Modern Peru is generally considered to have been born in 1895 with the forced resignation of General Andrés Avelino Cáceres. However, the seeds of industrial development had been laid under his rule, albeit by foreigners. In 1890 an international plan was formulated to bail Peru out of its bankruptcy. The Peruvian Corporation was formed in London and assumed the USD 50 million national debt in return for “control of the national economy.” Foreign companies took over the rail lines, navigation of Lake Titicaca, vast quantities of “guano,” and were given free use of seven Peruvian ports for 66 years as well as the opportunity to start exploiting the rubber resources of the Amazon Basin. Under Nicolás de Piérola (President from 1879-81 and again from 1895-99), some sort of stability had begun to return by the end of the nineteenth century.

In the early years of the twentieth century, Peru was run by an oligarchical clan of big businessmen and great landowners. Fortunes were made in a wide range of exploitative enterprises, above all sugar along the coast, minerals from the mountains, and rubber from the jungle. Meanwhile, the lot of the ordinary peasant worsened dramatically.

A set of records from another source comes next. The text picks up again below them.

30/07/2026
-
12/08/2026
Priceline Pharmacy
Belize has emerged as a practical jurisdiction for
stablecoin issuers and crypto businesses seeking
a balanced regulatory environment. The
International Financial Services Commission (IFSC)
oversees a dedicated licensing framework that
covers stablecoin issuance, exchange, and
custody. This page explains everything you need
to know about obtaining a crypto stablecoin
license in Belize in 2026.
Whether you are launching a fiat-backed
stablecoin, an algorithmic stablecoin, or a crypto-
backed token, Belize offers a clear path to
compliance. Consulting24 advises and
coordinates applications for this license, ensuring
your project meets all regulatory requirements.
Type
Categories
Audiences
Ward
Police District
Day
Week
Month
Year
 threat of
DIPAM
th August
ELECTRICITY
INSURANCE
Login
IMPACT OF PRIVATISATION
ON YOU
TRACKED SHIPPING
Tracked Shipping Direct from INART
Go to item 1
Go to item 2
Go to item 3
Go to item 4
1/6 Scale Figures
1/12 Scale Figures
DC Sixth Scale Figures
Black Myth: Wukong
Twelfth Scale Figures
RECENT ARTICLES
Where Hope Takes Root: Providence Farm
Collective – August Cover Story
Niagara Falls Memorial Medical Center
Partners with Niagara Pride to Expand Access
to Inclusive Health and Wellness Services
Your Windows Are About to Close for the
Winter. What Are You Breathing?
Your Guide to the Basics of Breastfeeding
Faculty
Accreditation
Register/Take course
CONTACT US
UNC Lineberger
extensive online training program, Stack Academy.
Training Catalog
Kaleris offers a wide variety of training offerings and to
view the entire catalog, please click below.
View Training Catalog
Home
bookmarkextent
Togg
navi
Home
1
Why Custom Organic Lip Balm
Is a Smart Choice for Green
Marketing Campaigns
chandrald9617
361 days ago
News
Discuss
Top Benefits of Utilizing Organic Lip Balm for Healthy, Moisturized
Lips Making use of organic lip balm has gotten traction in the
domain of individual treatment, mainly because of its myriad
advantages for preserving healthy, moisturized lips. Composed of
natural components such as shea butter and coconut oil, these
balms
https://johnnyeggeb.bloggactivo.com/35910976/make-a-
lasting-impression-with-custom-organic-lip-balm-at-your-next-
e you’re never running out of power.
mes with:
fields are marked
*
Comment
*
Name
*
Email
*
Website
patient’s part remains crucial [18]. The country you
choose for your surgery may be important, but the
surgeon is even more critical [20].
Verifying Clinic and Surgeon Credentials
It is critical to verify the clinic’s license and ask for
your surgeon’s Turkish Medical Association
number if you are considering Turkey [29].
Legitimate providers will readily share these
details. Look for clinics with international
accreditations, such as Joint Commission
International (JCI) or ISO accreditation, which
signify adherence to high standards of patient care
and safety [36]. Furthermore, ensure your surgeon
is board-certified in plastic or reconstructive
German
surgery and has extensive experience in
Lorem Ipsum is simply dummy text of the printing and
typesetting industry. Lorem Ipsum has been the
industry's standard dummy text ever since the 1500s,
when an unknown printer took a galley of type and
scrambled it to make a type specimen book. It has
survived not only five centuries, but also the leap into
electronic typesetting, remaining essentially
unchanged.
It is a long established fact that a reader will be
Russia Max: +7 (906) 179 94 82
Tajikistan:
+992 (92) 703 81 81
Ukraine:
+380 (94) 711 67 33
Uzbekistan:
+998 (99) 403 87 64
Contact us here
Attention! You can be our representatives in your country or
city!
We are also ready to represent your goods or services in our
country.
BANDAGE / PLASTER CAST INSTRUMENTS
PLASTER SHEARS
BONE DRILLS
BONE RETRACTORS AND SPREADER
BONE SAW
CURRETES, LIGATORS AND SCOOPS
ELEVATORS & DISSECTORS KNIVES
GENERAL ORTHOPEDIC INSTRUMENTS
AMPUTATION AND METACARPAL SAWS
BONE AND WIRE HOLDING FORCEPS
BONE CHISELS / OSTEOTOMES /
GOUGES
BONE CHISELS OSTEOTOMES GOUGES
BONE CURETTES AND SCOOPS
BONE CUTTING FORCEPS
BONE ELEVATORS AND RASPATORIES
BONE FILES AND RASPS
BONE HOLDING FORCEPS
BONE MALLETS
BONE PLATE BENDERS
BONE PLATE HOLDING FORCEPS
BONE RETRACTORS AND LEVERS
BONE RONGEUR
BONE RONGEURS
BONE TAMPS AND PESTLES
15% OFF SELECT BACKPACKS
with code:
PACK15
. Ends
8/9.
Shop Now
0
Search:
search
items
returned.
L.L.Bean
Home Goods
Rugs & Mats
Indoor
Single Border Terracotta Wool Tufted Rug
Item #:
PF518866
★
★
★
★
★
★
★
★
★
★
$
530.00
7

One of the most powerful oligarchs, Augusto Leguía rose to power through his possession of franchises for the New York Insurance Company and the British Sugar Company. He became a prominent figure, representing the rising bourgeoisie in the early 1900s, and in 1908 he was the first of their kind to be elected president. Under his rule the influence of foreign investment increased rapidly, with North American money taking ascendancy over British.

It was with this capital that Lima was modernised – parks, plazas, the Avenida Arequipa and the Presidential Palace all date from this period. But for the majority of Peruvians, Leguia did nothing. The lives of the mountain peasants became more difficult, and the jungle Indians lived like slaves on the rubber plantations. Not surprisingly, Leguia’s time in power coincided with a large number of Indian rebellions, general discontent and the rise of the first labour movement in Peru. Elected for a second term, Leguía became still more dictatorial, changing the constitution so that he could be re-elected on another two occasions. A year after the beginning of his fourth term, in 1930, he was ousted by a military coup – more as a result of the stock market crash and Peru’s close links with US finance than as a consequence of his other political failings.

During Leguia’s long dictatorship, the labour movement began to flex its muscles. A general strike in 1919 had established an eight-hour day, and ten years later the unions formed the first National Labour Centre. The worldwide Depression of the early 1930s hit Peru less than others, but the demand for its main exports (oil, silver, sugar, cotton and coffee) fell off significantly.